Bit vectors are likely to have more overhead than integers
when the integer is a fixnum.  If you are reading single
bytes and bits, you'll probably get more performance and
less consing with integers.

If you are using enough bits to make the integer spill over
into a bignum, then the overhead should be more or
less the same.  I'd probably use the sequence operations
in this case.  I find the sequence operations to be more
powerful and less confusing than the integer ones.
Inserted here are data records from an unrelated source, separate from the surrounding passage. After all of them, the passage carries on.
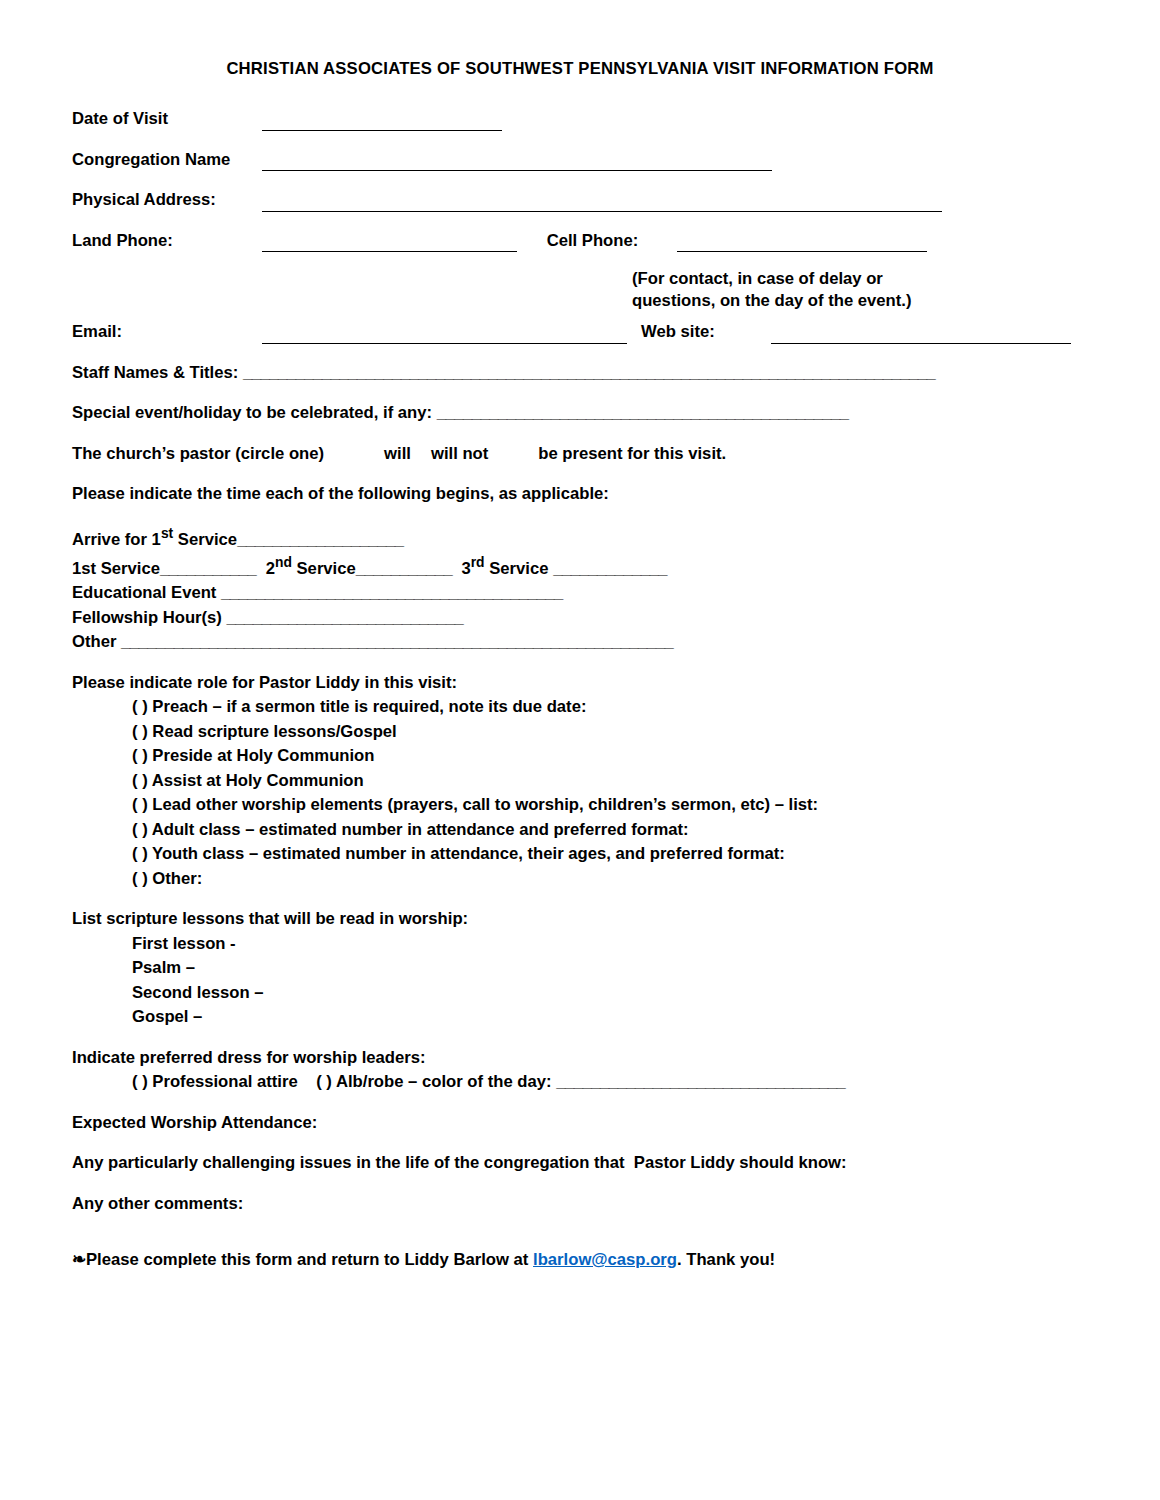CHRISTIAN ASSOCIATES OF SOUTHWEST PENNSYLVANIA VISIT INFORMATION FORM
| Date of Visit | | | |
| Congregation Name | |
| Physical Address: | |
| Land Phone: | | Cell Phone: | |
(For contact, in case of delay or
questions, on the day of the event.)
| Email: | | Web site: | |
Staff Names & Titles: _______________________________________________________________________________
Special event/holiday to be celebrated, if any: _______________________________________________
The church’s pastor (circle one) will will not be present for this visit.
Please indicate the time each of the following begins, as applicable:
Arrive for 1st Service___________________
1st Service___________ 2nd Service___________ 3rd Service _____________
Educational Event _______________________________________
Fellowship Hour(s) ___________________________
Other _______________________________________________________________
Please indicate role for Pastor Liddy in this visit:
( ) Preach – if a sermon title is required, note its due date:
( ) Read scripture lessons/Gospel
( ) Preside at Holy Communion
( ) Assist at Holy Communion
( ) Lead other worship elements (prayers, call to worship, children’s sermon, etc) – list:
( ) Adult class – estimated number in attendance and preferred format:
( ) Youth class – estimated number in attendance, their ages, and preferred format:
( ) Other:
List scripture lessons that will be read in worship:
First lesson -
Psalm –
Second lesson –
Gospel –
Indicate preferred dress for worship leaders:
( ) Professional attire ( ) Alb/robe – color of the day: _________________________________
Expected Worship Attendance:
Any particularly challenging issues in the life of the congregation that Pastor Liddy should know:
Any other comments:
❧Please complete this form and return to Liddy Barlow at lbarlow@casp.org. Thank you!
Jason Kantz <·····@kantz.com> wrote in message
···················@kantz.com...
> Hi,
>
> I will being making some data structures that will be manipulated as
> bits and bytes and written to a stream.  I've noticed two ways to do
> this ... 1. use integers and functions like byte, ldb, and dpb
> ... 2. make bit-vectors and use sequence operations.  Are there
> obvious advantages/disadvantages to either that someone can point out?
>

From: Robert Munyer
Subject: Re: Byte Manipulation
Date: Tue, 22 Feb 2000 00:00:00 +0000
Message-ID: <88unce$go4$1@eve.enteract.com>

In article <··············@kantz.com>,
Jason Kantz <·····@kantz.com> wrote:

> I will being making some data structures that will be manipulated
> as bits and bytes and written to a stream.  I've noticed two ways
> to do this ... 1. use integers and functions like byte, ldb, and
> dpb ... 2. make bit-vectors and use sequence operations.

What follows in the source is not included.